Ian sat up abruptly so that she fell against the pillow. She pushed herself upright against the headboard, the sheet gathered round her chest.

Ian had leant forward, his back to her. It might have been her imagination, but there appeared to be grim determination in the way he was smoking his cigarette.

‘Now, darling,’ she said, playfully, ‘you’re not to be cross. I won’t have it.’

He didn’t move.

She waited several lifetimes, and slumped a little. The pert expression of disapproval slowly faded. Eventually, when she could bear it no longer, she put out a hand to him. His skin, where it met hers, sang to her of the previous hours. ‘Are you really cross with me?’

He was silent. He put out his cigarette, then turned back to her, running a hand through his hair. ‘I don’t like you organising things over my head . . . especially not something as – as important as this.’

Now she dropped the sheet, leant forwards and put her arms round his neck. ‘I’m sorry, darling,’ she whispered, nuzzling his ear. ‘I thought you’d be pleased.’ That wasn’t strictly true: even as she had made the appointment, she had known that the flicker of nervousness in the pit of her stomach was not purely anticipation.

‘It’s a man’s place, after all, to arrange these things. You make me feel . . . I don’t know, Avice. Who wears the trousers here?’ His was face clouded.

‘You!’ she said, and the last of the sheet dropped away as she slid a slim leg over him.

‘This isn’t some joke, is it? It’s all set up? Guests and everything?’

She lifted her lips from his neck. ‘Only the Hendersons. Apart from family, I mean. It’s not like I organised some huge do without you knowing.’

He covered his face with a hand. ‘I can’t believe you did this.’

‘Oh, Ian, sweetheart, please don’t—’

‘I can’t believe you—’

‘You do still want me, don’t you, darling?’ Her voice, tremulous and a little pleading, suggested more doubt than Avice felt. It had never occurred to her that Ian might change his mind.

‘You know I do . . . It’s just—’

‘You want to make sure you’re head of the household. Of course you do! You know I think you’re simply masterful. And if we had had more time I would have left it as long as anything. Oh, Ian, don’t be cross, darling, please. It’s only because I wanted to be Mrs Radley so badly.’

She pressed her nose to his and widened her blue eyes so that he might lose himself in them. ‘Oh, Ian, darling, I do love you so much.’
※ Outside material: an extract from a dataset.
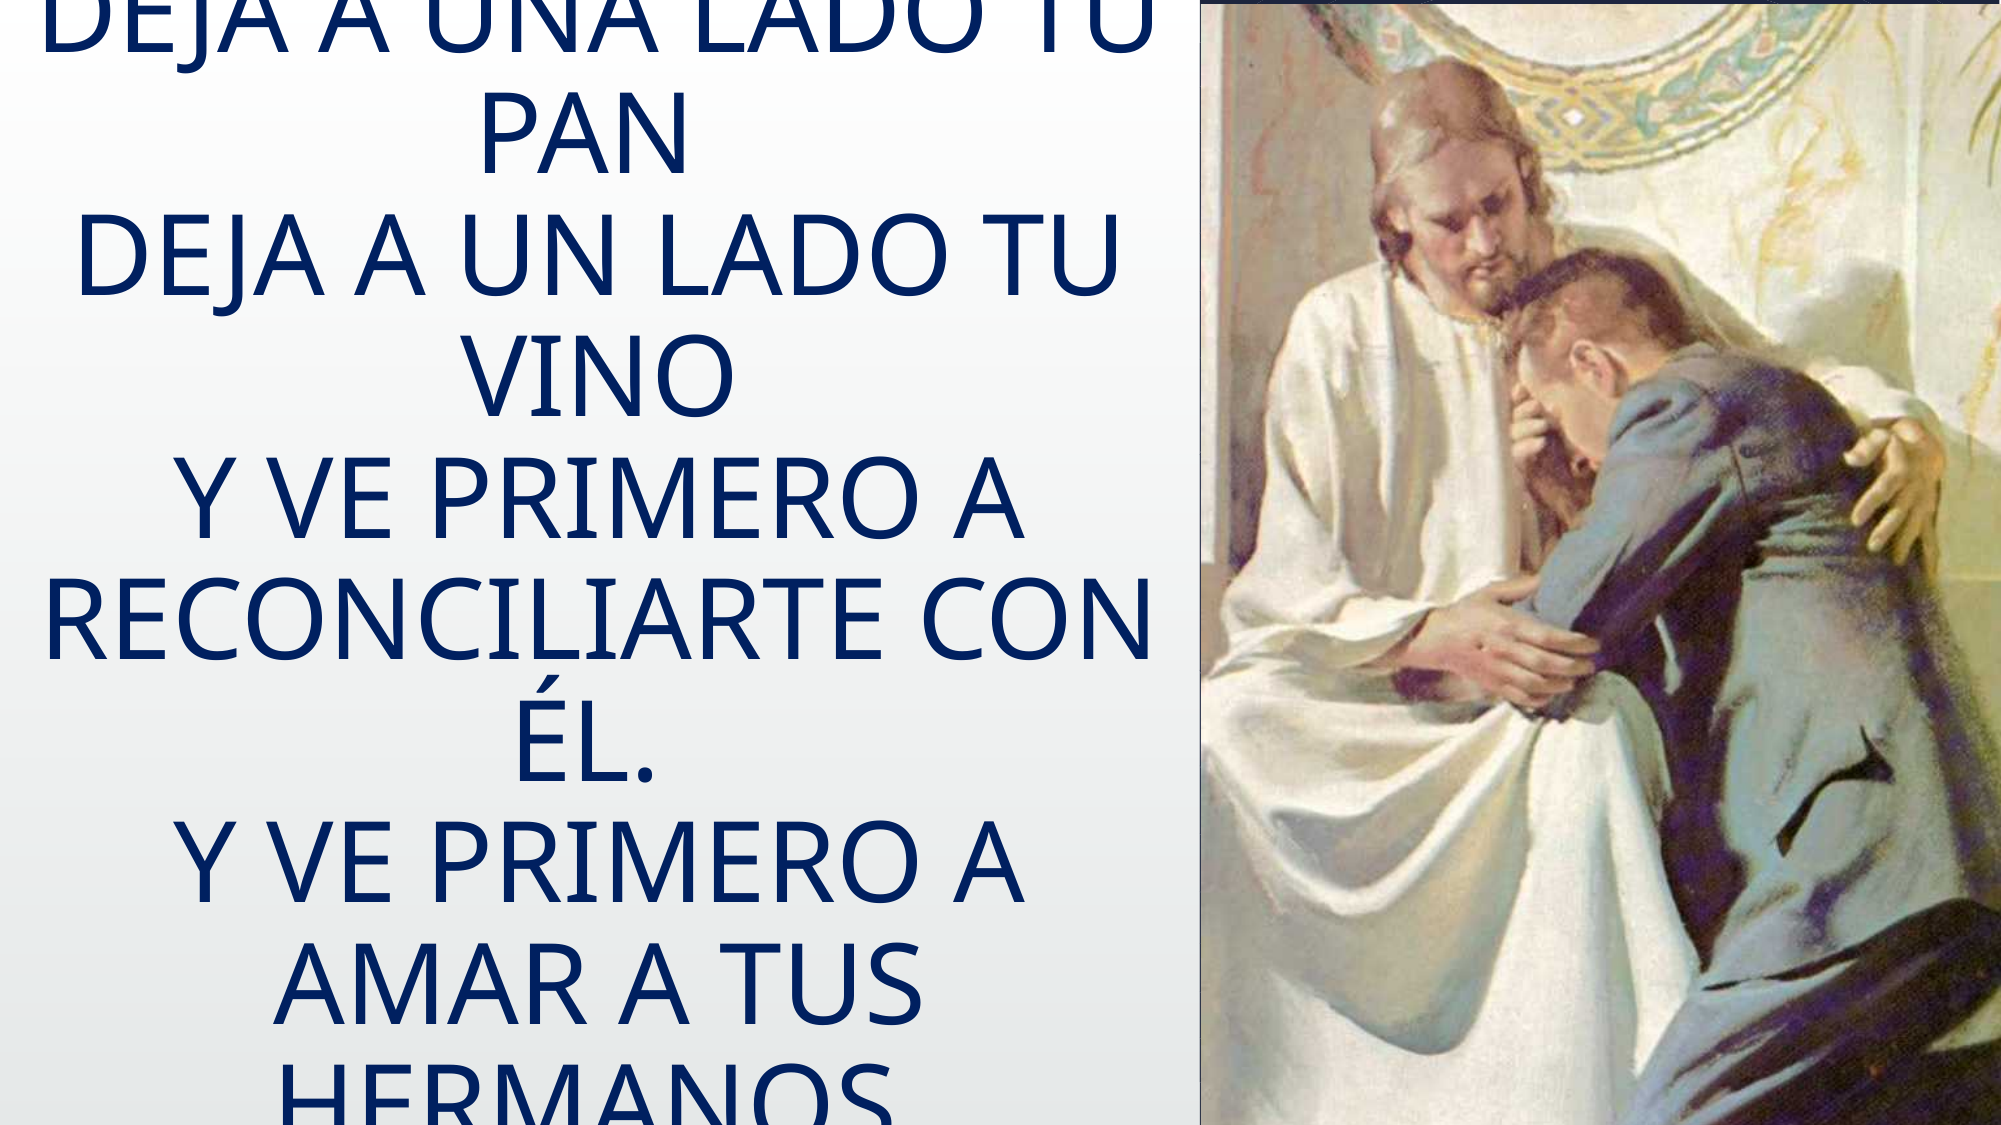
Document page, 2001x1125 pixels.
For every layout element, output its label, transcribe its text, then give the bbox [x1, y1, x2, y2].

picture [1200, 3, 2001, 1125]
title DEJA A UNA LADO TU PAN DEJA A UN LADO TU VINO Y VE PRIMERO A RECONCILIARTE CON ÉL. Y VE PRIMERO A AMAR A TUS HERMANOS. [0, 0, 1201, 1125]
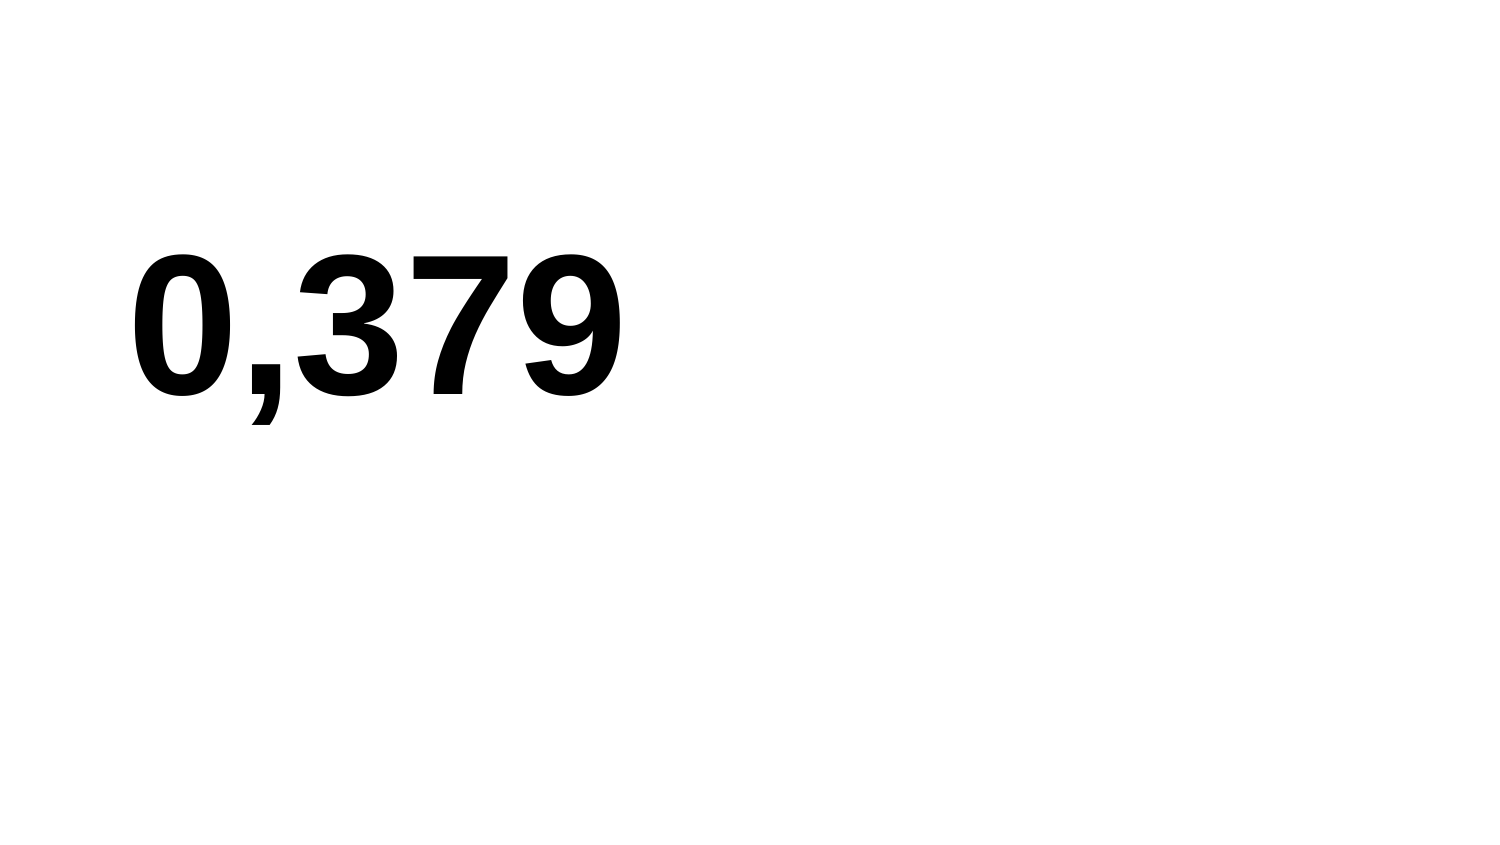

He had said nothing initially, just submitted to her kisses, her murmured entreaties, the gentle exploration of her hands. Then, slowly, she felt him thaw. ‘It’s only because I love you, darling,’ she whispered, and as he gave himself up to her, as she slowly became lost, felt their bodies restoring him to her, as the Sleeping Beast awoke, a little part of her reflected with satisfaction that, difficult as these things could sometimes be, through intelligence, charm and a bit of luck, Avice Pritchard usually had her way.

He had been a little odd at the wedding. She knew her mother thought so. He had been distracted, selectively deaf, bit his nails even (an unbecoming habit in a grown man). Given that there were only eight of them, and that he was an officer, she had thought his nervousness a little excessive.

‘Don’t be silly,’ her father had said. ‘All grooms are supposed to look like condemned men.’ Her mother had hit him playfully, and tried to raise a reassuring lipsticked smile.

Deanna had sulked. She had worn a blue suit, almost dark enough to be considered black, and Avice had complained about it to her mother, who had told her not to fuss. ‘It’s very hard for her, you being the first to get married,’ she had whispered. ‘Do you understand?’